Julio Cesar Ovalle was walking to an H-E-B in Northwest San Antonio on June 11 when a border patrol agent stopped him and asked for identification, according to a claim local Espinoza Law Firm filed against the Department of Homeland Security in September. Ovalle, who was then 23, told the agent he was a citizen but did not have identification with him. He was detained and deported within two days.
U.S. Rep. Joaquín Castro (D-San Antonio) said he feared incidents similar to the one involving Ovalle would happen when he heard then-presidential candidate Donald Trump equate Mexican immigrants with criminals and rapists on the campaign trail in 2015, and when the Texas Legislature passed Senate Bill 4, otherwise known as the “sanctuary cities” law, in 2017. The law permits police to inquire about the immigration status of people they lawfully detain.
“This is a case of deport first, ask questions later,” Castro said. “It would have been easy for federal agents to look into his Social Security number, to look into his claim that he was a United States citizen. But instead they ignored all of that and proceeded to deport him and put his very life in danger.”

Ovalle’s attorneys claim he was deported to Nuevo Laredo in the Mexican state of Tamaulipas, where he was abducted by a cartel and held for ransom. The cartel let him go after the FBI started investigating, as Ovalle overheard cartel members saying, attorney Javier Espinoza said.
State Sen. José Menéndez (D-San Antonio) said although politicians were accused of hyperbole when fighting legislation like SB 4, Ovalle’s story shows the potential damage of laws targeting and affecting Latinos.
“I’m so glad Julio Cesar Ovalle is safe and sound with his family,” Menéndez said. “But he continues to have nightmares. When he was picked up by the cartel, what could have happened to him?”
Ovalle, who was born in the U.S., raised in Mexico, and doesn’t speak English fluently, said he was angry this happened to him.
“He regresado con un resentimiento grande … con un coraje fuerte, porque fue una discriminación conmigo,” Ovalle said. (I have returned with great resentment, with an intense rage because I was discriminated against.)

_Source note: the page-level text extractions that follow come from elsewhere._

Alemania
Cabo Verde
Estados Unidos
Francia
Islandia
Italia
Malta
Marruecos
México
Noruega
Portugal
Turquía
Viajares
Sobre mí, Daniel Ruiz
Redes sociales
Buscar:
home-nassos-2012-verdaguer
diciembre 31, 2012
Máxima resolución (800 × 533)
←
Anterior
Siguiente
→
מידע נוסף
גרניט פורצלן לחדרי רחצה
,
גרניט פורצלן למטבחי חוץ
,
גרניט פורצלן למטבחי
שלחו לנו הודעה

Nearly five months after he was detained and deported, Ovalle carries identification with him at all times. He said the main takeaway from his deportation is that everyone should do the same.

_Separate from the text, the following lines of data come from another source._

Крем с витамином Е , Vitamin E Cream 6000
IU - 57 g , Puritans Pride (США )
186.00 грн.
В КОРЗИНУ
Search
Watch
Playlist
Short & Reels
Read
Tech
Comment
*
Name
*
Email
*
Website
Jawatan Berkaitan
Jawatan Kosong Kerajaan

“Si de pasarme puede pasarle a cualquiera,” he said. (If it happened to me, it can happen to anyone else.)

Castro urged voters to go to the polls on Tuesday, Election Day.

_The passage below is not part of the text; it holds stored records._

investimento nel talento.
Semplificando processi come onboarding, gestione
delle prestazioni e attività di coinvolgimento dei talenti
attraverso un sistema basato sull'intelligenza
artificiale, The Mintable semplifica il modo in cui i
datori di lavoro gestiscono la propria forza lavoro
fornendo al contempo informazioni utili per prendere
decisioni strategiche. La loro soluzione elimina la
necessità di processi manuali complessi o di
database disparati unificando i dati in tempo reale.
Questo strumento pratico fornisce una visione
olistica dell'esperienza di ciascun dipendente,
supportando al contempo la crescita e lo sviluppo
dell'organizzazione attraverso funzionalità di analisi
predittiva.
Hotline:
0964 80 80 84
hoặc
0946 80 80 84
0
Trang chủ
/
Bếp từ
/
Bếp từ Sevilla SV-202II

“I hope that as all of us wind down this electoral season, that everybody will remember that as we chart a course for our nation’s politics tomorrow, that we take a different path, that we choose leaders that don’t demonize folks who don’t speak English but are citizens, or folks who to them may look different,” Castro said. “Because this is what we risk – more cases like Julio Cesar Ovalle’s – people being targeted and deported, even though they have a right to be here in the United States.”
City Councilman Cruz Shaw (D2) said Ovalle represents many in San Antonio: a neighbor, a parishioner, a confidante, a friend.
“We must be upset,” Shaw said. “We must be vigilant and move forward to make sure this does not happen again.”
Espinoza said he hopes sharing Ovalle’s story will spur people to action on Election Day.
“I believe this is the effect of the hateful rhetoric and anti-Hispanic rhetoric we heard from the White House,” he said. “Voting will change this, because it puts in place leaders who don’t fear us, but embrace us.”
Espinoza said though his firm filed the claim in September, it hasn’t otherwise been in contact with Homeland Security.
“We [have] yet to hear anything back from the government,” Espinoza said. “Was it a mistake? A miscommunication? Was it intentional? We want to know their version. We want answers. His family wants answers.”
The government has six months since from the date the claim was filed to respond. If the two parties do not reach an agreement by then, Ovalle’s attorneys can file a lawsuit.